Information supplied -
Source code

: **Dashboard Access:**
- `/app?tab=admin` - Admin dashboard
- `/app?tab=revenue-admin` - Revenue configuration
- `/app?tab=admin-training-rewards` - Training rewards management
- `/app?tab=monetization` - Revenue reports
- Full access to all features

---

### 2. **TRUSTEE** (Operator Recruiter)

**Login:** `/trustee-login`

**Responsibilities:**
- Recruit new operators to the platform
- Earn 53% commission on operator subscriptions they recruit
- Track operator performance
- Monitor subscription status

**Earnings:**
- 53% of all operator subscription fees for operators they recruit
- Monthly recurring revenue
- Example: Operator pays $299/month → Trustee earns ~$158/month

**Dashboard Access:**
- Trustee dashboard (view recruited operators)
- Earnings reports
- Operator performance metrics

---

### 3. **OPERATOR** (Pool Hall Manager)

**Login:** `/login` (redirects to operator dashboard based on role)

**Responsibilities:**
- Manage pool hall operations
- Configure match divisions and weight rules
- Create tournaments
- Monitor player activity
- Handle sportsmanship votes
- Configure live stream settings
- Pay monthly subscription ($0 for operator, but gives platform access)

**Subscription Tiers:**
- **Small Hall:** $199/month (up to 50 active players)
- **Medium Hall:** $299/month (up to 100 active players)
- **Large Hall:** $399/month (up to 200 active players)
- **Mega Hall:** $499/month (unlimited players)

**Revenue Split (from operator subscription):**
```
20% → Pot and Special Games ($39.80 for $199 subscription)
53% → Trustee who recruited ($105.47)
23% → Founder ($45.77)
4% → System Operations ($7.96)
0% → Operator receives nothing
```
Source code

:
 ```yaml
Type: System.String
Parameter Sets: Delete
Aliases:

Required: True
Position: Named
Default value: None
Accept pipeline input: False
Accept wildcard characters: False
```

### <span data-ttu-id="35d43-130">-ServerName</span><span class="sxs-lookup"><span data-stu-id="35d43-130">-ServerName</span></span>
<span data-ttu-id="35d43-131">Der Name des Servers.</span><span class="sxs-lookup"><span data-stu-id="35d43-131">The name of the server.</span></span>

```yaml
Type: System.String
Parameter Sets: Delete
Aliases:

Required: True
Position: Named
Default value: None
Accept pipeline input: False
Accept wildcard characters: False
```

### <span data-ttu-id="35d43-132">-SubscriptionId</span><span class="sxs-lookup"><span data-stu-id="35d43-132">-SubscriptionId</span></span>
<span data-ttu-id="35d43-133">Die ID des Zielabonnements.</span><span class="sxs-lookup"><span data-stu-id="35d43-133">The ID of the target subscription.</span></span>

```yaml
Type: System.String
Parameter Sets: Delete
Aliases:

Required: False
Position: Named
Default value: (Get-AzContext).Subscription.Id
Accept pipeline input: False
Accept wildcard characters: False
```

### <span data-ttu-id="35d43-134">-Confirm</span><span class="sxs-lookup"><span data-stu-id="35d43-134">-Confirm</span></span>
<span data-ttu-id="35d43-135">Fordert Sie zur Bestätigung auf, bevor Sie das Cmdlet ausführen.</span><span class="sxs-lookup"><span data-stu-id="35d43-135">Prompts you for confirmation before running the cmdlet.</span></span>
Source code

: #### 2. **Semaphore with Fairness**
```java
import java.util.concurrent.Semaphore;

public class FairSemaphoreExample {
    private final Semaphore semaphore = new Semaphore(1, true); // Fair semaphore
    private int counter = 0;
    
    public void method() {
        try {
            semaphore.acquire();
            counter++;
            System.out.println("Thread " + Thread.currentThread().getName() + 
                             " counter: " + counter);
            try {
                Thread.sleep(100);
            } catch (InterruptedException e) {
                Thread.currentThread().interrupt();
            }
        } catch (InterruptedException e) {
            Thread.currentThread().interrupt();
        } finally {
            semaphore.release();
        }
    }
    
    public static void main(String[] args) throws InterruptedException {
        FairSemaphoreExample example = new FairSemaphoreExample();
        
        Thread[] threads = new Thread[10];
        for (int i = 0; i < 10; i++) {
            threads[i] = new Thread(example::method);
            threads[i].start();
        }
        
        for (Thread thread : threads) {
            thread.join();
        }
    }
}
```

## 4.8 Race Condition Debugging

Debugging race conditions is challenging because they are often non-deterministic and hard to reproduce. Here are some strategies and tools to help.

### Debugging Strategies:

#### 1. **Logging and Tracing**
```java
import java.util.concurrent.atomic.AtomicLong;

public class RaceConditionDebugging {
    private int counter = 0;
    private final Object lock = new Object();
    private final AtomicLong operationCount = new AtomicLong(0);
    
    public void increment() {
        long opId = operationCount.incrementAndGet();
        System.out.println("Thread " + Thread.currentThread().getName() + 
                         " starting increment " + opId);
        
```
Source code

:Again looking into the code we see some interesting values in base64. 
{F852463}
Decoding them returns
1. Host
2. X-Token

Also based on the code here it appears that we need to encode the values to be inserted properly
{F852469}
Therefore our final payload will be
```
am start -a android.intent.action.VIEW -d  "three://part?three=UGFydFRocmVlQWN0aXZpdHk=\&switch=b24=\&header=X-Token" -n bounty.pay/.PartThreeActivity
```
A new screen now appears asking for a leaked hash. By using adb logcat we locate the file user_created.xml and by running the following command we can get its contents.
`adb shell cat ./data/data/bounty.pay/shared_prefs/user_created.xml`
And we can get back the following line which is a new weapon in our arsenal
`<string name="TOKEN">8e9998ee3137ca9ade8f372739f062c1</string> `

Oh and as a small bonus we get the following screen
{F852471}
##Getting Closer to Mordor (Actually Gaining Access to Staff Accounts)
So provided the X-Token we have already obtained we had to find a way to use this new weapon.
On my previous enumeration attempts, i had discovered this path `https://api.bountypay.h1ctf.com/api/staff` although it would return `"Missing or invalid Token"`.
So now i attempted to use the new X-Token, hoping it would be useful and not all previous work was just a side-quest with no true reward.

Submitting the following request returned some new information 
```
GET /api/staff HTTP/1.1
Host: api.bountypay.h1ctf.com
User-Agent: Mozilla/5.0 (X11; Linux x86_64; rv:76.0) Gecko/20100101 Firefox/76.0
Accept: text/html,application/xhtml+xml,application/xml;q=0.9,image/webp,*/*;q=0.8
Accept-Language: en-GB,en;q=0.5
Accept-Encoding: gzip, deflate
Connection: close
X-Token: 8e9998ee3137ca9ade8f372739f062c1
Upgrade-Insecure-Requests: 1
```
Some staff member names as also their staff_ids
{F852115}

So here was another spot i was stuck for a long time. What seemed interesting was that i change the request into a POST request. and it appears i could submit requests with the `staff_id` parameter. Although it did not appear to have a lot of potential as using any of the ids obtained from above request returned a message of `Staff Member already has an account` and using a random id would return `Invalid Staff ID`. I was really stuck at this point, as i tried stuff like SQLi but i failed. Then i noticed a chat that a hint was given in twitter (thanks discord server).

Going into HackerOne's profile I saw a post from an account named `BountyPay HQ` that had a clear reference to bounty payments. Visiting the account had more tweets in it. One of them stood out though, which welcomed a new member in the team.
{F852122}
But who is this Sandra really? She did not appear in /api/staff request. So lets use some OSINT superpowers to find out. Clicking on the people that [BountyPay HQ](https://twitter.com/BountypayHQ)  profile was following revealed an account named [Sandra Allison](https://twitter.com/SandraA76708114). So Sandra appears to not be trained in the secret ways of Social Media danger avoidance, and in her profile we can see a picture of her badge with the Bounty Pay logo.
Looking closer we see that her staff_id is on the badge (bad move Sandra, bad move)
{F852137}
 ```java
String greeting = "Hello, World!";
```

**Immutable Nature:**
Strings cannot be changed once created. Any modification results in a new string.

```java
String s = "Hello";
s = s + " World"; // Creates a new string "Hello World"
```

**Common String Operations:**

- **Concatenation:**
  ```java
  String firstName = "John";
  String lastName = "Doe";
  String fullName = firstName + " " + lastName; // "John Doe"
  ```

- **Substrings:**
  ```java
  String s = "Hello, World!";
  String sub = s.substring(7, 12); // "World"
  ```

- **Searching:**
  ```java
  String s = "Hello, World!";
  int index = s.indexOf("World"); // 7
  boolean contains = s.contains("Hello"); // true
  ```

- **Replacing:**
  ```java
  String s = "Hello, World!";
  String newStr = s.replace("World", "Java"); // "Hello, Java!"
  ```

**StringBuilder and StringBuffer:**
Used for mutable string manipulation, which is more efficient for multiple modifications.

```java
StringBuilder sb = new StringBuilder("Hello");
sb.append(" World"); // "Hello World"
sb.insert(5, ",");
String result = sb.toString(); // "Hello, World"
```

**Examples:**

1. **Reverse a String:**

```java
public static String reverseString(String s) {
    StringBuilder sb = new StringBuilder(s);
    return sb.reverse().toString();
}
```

Exercise requirements - Among the lines above, which contain the word "concurrent"? Copy every one.

Solution to the exercise -
import java.util.concurrent.Semaphore;
import java.util.concurrent.atomic.AtomicLong;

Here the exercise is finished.